11. Known Section Types

Type Name Required Version Description
1 Manifest Yes 1 Bundle metadata in fixed-order binary format
2 Nodes Yes 1 Merkle DAG node entries

Unknown section types are permitted if not marked as critical (flags bit 0 is not set).


Appendix A: Complete Example Layout (id.arboricx)

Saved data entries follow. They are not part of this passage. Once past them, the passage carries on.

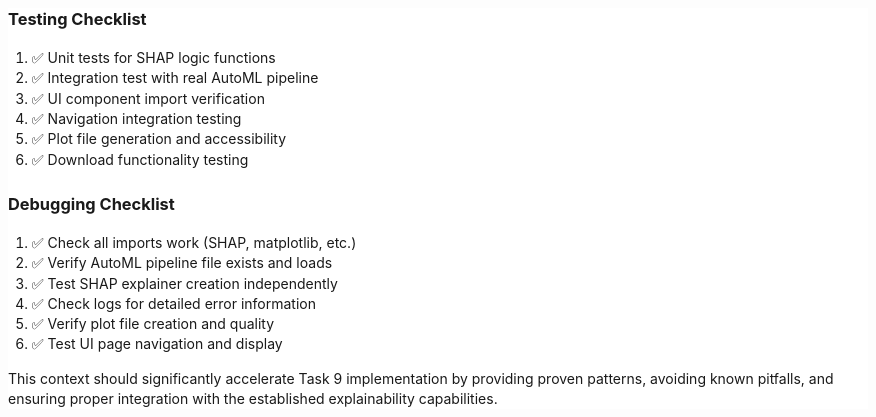 ### Testing Checklist
1. ✅ Unit tests for SHAP logic functions
2. ✅ Integration test with real AutoML pipeline
3. ✅ UI component import verification
4. ✅ Navigation integration testing
5. ✅ Plot file generation and accessibility
6. ✅ Download functionality testing

### Debugging Checklist
1. ✅ Check all imports work (SHAP, matplotlib, etc.)
2. ✅ Verify AutoML pipeline file exists and loads
3. ✅ Test SHAP explainer creation independently
4. ✅ Check logs for detailed error information
5. ✅ Verify plot file creation and quality
6. ✅ Test UI page navigation and display

This context should significantly accelerate Task 9 implementation by providing proven patterns, avoiding known pitfalls, and ensuring proper integration with the established explainability capabilities.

A minimal id.arboricx bundle has:

+---------------------------------------------------+
| Header (32 bytes)                                  |
|   Magic: "ARBORICX"                               |
|   Major: 1, Minor: 0                              |
|   Section count: 2                                 |
|   Flags: 0                                         |
|   Dir offset: 32                                   |
+---------------------------------------------------+
| Section Directory (120 bytes = 2 × 60)             |
|   Entry 0: type=1 (manifest), offset=152, len=375 |
|   Entry 1: type=2 (nodes),  offset=527, len=284   |
+---------------------------------------------------+
| Manifest Section (375 bytes)                       |
|   Magic: "ARBMNFST"                                |
|   Version: 1.0                                     |
|   Core strings (schema, bundleType, tree spec,     |
|   runtime spec, capabilities, closure, roots,      |
|   exports, metadata TLVs, extension fields)        |
+---------------------------------------------------+
| Nodes Section (284 bytes)                          |
|   Node count: 2                                    |
|   Node entry 1: hash + payload (Leaf)              |
|   Node entry 2: hash + payload (Fork)              |
+---------------------------------------------------+

The manifest section starts at byte 152 (0x98) and the nodes section at byte 527 (0x20F).


Appendix B: File Extension

Bundles produced by the tricu tool use the .arboricx file extension. The .tri extension is used for plain source files; the .arboricx extension identifies the portable binary format.